▶ **EXCERPT TO READ**:
All in all, I regret not seeing more. I didn’t make it to a single Space, Science, or Skeptic panel. To be clear, I wanted to, but in the moment, it is easy to get invested in gaming for hours on end. Then its a question of navigating from Hotel A to Hotel B which makes some panels more difficult than others. There is just simply too much to see and do.

The gaming was mostly Ultimate Werewolf. Although as a group, we tend to play all sorts of deception games including secret Hitler, Two Rooms and Boom, etc. It is a great way to have fun and get to know new people.

The trip wasn’t perfect. It’s long and stressful (but I don’t regret it). Still, my car stopped working on my way home and I had to spend the day in Michigan at a mechanic. It was over 90F (32C) and it was terrible. Luckily, they got it going, but I think it may be time for me to begin making arrangements to say goodbye.

▶ **EXERCISE INSTRUCTIONS**:
a – Reproduce everything in the trip excerpt from "All in all, I" down to "to say goodbye.".
b – Answer these questions about the trip excerpt, one per line:
(i) Which game did the group play most?
(ii) In which state did the writer spend a day at a mechanic?
(iii) Which three kinds of panel did the writer not make it to?
c – Pick up the trip excerpt after its final sentence and keep writing.

▶ **RECORD EXTRACTS**:
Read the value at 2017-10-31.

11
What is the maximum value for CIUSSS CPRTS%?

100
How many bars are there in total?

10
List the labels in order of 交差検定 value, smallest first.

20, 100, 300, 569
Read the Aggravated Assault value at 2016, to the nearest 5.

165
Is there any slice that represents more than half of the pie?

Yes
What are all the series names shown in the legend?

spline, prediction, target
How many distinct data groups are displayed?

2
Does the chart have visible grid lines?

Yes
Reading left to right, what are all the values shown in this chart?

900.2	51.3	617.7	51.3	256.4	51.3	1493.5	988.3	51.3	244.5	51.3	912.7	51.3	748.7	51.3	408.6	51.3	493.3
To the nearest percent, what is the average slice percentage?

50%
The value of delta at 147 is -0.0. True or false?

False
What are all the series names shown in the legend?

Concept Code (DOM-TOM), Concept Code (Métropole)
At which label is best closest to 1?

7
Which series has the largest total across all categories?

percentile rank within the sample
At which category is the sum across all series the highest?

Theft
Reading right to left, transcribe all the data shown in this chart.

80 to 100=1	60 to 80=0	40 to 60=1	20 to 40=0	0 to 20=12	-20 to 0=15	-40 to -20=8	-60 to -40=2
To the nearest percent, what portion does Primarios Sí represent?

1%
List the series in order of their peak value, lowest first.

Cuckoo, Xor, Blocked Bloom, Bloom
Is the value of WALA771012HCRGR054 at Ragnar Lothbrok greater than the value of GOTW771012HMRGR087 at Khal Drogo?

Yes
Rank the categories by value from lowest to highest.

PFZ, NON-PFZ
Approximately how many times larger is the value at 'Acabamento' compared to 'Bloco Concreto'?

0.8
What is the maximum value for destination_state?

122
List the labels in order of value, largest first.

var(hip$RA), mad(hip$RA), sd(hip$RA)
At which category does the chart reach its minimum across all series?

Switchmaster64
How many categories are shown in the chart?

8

▶ **OUTPUTS BY TASK**:
a –
All in all, I regret not seeing more. I didn’t make it to a single Space, Science, or Skeptic panel. To be clear, I wanted to, but in the moment, it is easy to get invested in gaming for hours on end. Then its a question of navigating from Hotel A to Hotel B which makes some panels more difficult than others. There is just simply too much to see and do.

The gaming was mostly Ultimate Werewolf. Although as a group, we tend to play all sorts of deception games including secret Hitler, Two Rooms and Boom, etc. It is a great way to have fun and get to know new people.

The trip wasn’t perfect. It’s long and stressful (but I don’t regret it). Still, my car stopped working on my way home and I had to spend the day in Michigan at a mechanic. It was over 90F (32C) and it was terrible. Luckily, they got it going, but I think it may be time for me to begin making arrangements to say goodbye.

b –
(i) Ultimate Werewolf
(ii) Michigan
(iii) Space, Science, and Skeptic panels

c –
Now, lets get to business. My current agenda has me finishing the Titan Craters paper by updating the Stereo results. That is my number one priority at the moment. From there, I need to move on to my new project(s). With that in mind, I have a few ideas to discuss further with Catherine. We’ve already spoken about studying how molecules will freeze in an impact melt pond. I’m also interested in testing the stability of a melt pond in an impact crater. If we have a porous subsurface, water will drain out, but how fast? The slower it is, the more time the pores have to fill with frozen water. My idea is that we may be able to model at what porosities a pond may remain. A shrinking pond also introduces the possibility (if flimsy) of wet-“cold-dry” cycles. This is a stretch, but McMaster University showed us how they are simulating wet-dry cycles with their planetary simulator to encourage polymerization. It likely will not happen at these cold temperatures, but I am curious how these molecules may act when frozen in a rigid ice matrix. Furthermore, if we consider a pond that is draining yet simultaneously freezing, we might imagine a hanging roof of frozen ice that may break and remix partially. Again, its a stretch, but I spent a week hearing about this wet-dry cycle and tried my best to think how if at all it could happen on Titan. Even if we disregard this cycling, the question of melt pond dynamics in a porous environment is still interesting.  I need to talk to Britney and her group, but I think Jacob, who is working on ice-water interactions in Antarctica and Europa because I think this type of project is still similar.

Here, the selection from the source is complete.